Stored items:
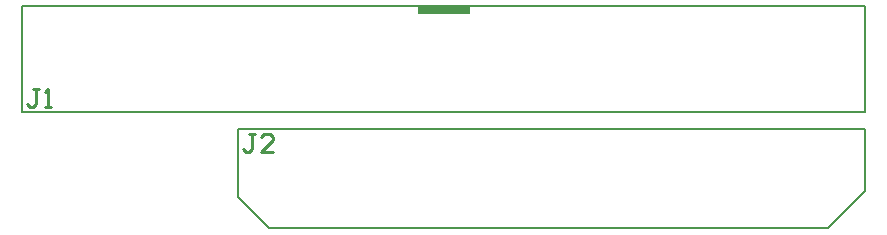
<source format=gto>
G04*
G04 #@! TF.GenerationSoftware,Altium Limited,Altium Designer,20.2.6 (244)*
G04*
G04 Layer_Color=65535*
%FSAX24Y24*%
%MOIN*%
G70*
G04*
G04 #@! TF.SameCoordinates,4ACB88D7-B294-410B-95FA-DE5AC106DB3D*
G04*
G04*
G04 #@! TF.FilePolarity,Positive*
G04*
G01*
G75*
%ADD10C,0.0079*%
%ADD11C,0.0100*%
%ADD12R,0.1772X0.0315*%
D10*
X237889Y127990D02*
Y130265D01*
Y127990D02*
X238914Y126965D01*
X237889Y130265D02*
X258789D01*
Y128190D02*
Y130265D01*
X238914Y126965D02*
X257564D01*
X258789Y128190D01*
Y130843D02*
Y134365D01*
X230695D02*
X258789D01*
X230695Y130843D02*
X258789D01*
X230695D02*
Y134365D01*
D11*
X238439Y130115D02*
X238239D01*
X238339D01*
Y129615D01*
X238239Y129515D01*
X238139D01*
X238039Y129615D01*
X239039Y129515D02*
X238639D01*
X239039Y129915D01*
Y130015D01*
X238939Y130115D01*
X238739D01*
X238639Y130015D01*
X231239Y131615D02*
X231039D01*
X231139D01*
Y131115D01*
X231039Y131015D01*
X230939D01*
X230839Y131115D01*
X231439Y131015D02*
X231639D01*
X231539D01*
Y131615D01*
X231439Y131515D01*
D12*
X244742Y134229D02*
D03*
M02*

</source>
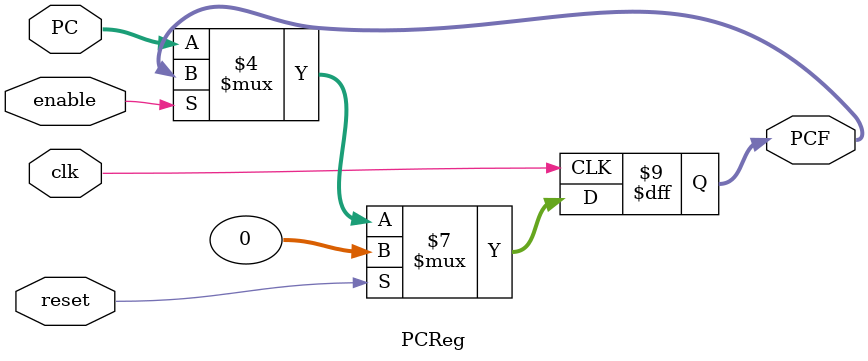
<source format=v>
module PCReg(
    //input
      input[31:0] PC
    , input enable
    , input clk
    , input reset
    //output
    , output reg[31:0] PCF
);


  always @(posedge clk) begin
      if (reset != 1'b0) PCF <= 32'b0;
      else if (enable == 1'b0) PCF <= PC;
  end

endmodule
</source>
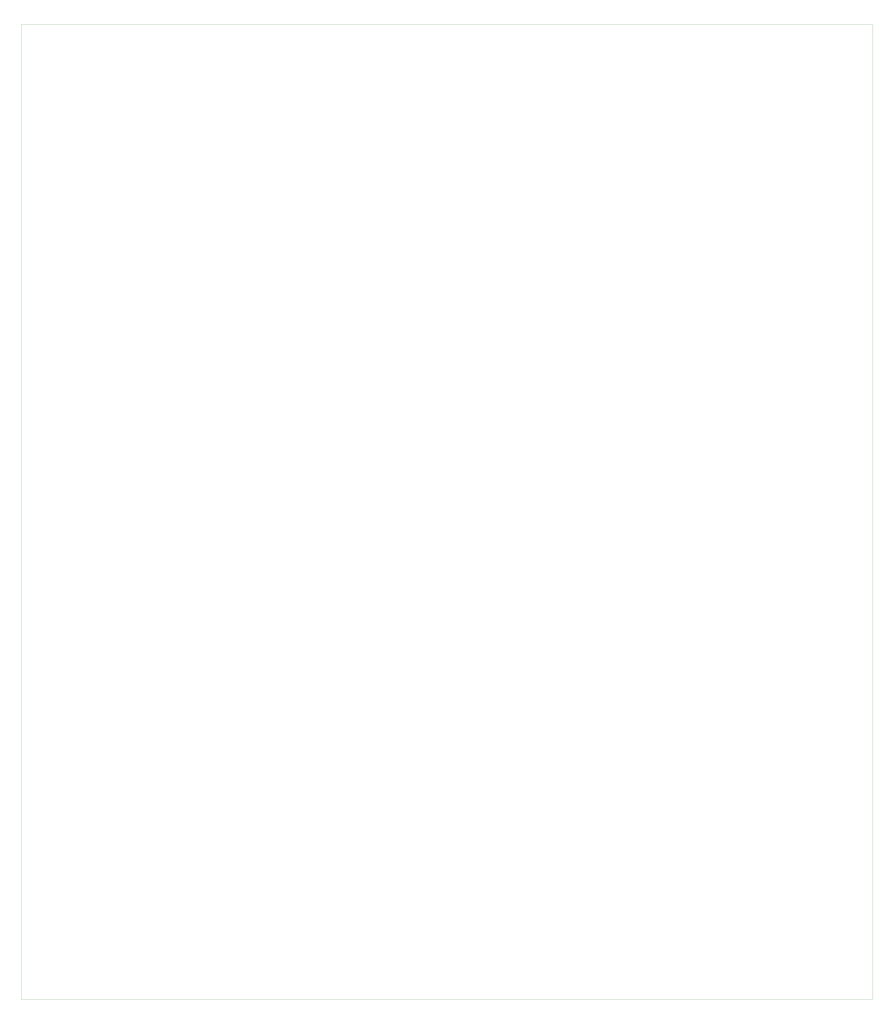
<source format=gbr>
G04 #@! TF.GenerationSoftware,KiCad,Pcbnew,(5.1.5)-3*
G04 #@! TF.CreationDate,2020-11-02T16:30:31-03:00*
G04 #@! TF.ProjectId,panel,70616e65-6c2e-46b6-9963-61645f706362,0.1*
G04 #@! TF.SameCoordinates,Original*
G04 #@! TF.FileFunction,Profile,NP*
%FSLAX46Y46*%
G04 Gerber Fmt 4.6, Leading zero omitted, Abs format (unit mm)*
G04 Created by KiCad (PCBNEW (5.1.5)-3) date 2020-11-02 16:30:31*
%MOMM*%
%LPD*%
G04 APERTURE LIST*
%ADD10C,0.100000*%
G04 APERTURE END LIST*
D10*
X-401000000Y13000000D02*
X-401000000Y-431000000D01*
X-13000000Y13000000D02*
X-401000000Y13000000D01*
X-13000000Y-431000000D02*
X-13000000Y13000000D01*
X-401000000Y-431000000D02*
X-13000000Y-431000000D01*
M02*

</source>
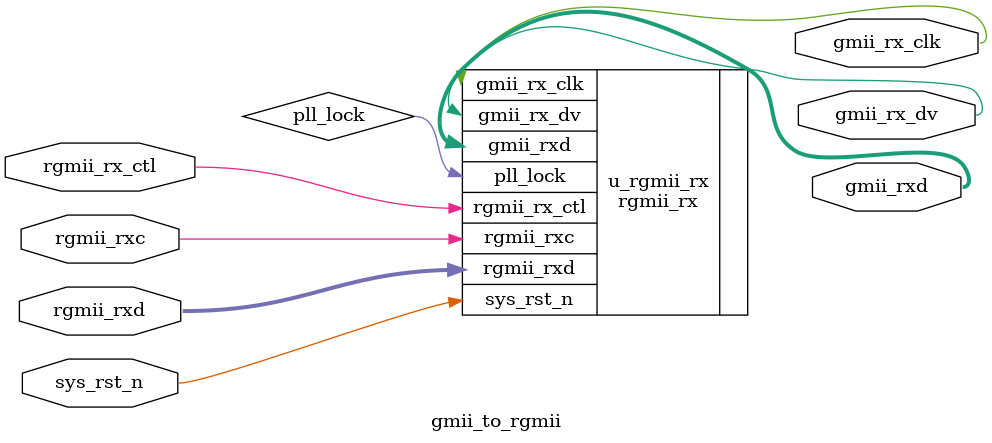
<source format=v>
`timescale  1ns/1ns

module gmii_to_rgmii(
    input  wire            sys_rst_n        ,
    output wire            gmii_rx_clk      ,
    output wire            gmii_rx_dv       ,
    output wire     [7:0]  gmii_rxd         ,

    input  wire            rgmii_rxc        ,
    input  wire            rgmii_rx_ctl     ,
    input  wire     [3:0]  rgmii_rxd             
);

wire   pll_lock  ;

rgmii_rx u_rgmii_rx(
    .sys_rst_n      (sys_rst_n),
    .rgmii_rxc     (rgmii_rxc   ),
    .rgmii_rx_ctl  (rgmii_rx_ctl),
    .rgmii_rxd     (rgmii_rxd   ),
    
    .gmii_rx_clk   (gmii_rx_clk ),
    .gmii_rx_dv    (gmii_rx_dv  ),
    .gmii_rxd      (gmii_rxd    ),

    .pll_lock      (pll_lock    )
);

endmodule
</source>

Instructions for the task: Copy out exactly, with no pictures, the lines of the data from the first one through the line bearing "X231639D01*".

Expected answer:
<source format=gto>
G04*
G04 #@! TF.GenerationSoftware,Altium Limited,Altium Designer,20.2.6 (244)*
G04*
G04 Layer_Color=65535*
%FSAX24Y24*%
%MOIN*%
G70*
G04*
G04 #@! TF.SameCoordinates,4ACB88D7-B294-410B-95FA-DE5AC106DB3D*
G04*
G04*
G04 #@! TF.FilePolarity,Positive*
G04*
G01*
G75*
%ADD10C,0.0079*%
%ADD11C,0.0100*%
%ADD12R,0.1772X0.0315*%
D10*
X237889Y127990D02*
Y130265D01*
Y127990D02*
X238914Y126965D01*
X237889Y130265D02*
X258789D01*
Y128190D02*
Y130265D01*
X238914Y126965D02*
X257564D01*
X258789Y128190D01*
Y130843D02*
Y134365D01*
X230695D02*
X258789D01*
X230695Y130843D02*
X258789D01*
X230695D02*
Y134365D01*
D11*
X238439Y130115D02*
X238239D01*
X238339D01*
Y129615D01*
X238239Y129515D01*
X238139D01*
X238039Y129615D01*
X239039Y129515D02*
X238639D01*
X239039Y129915D01*
Y130015D01*
X238939Y130115D01*
X238739D01*
X238639Y130015D01*
X231239Y131615D02*
X231039D01*
X231139D01*
Y131115D01*
X231039Y131015D01*
X230939D01*
X230839Y131115D01*
X231439Y131015D02*
X231639D01*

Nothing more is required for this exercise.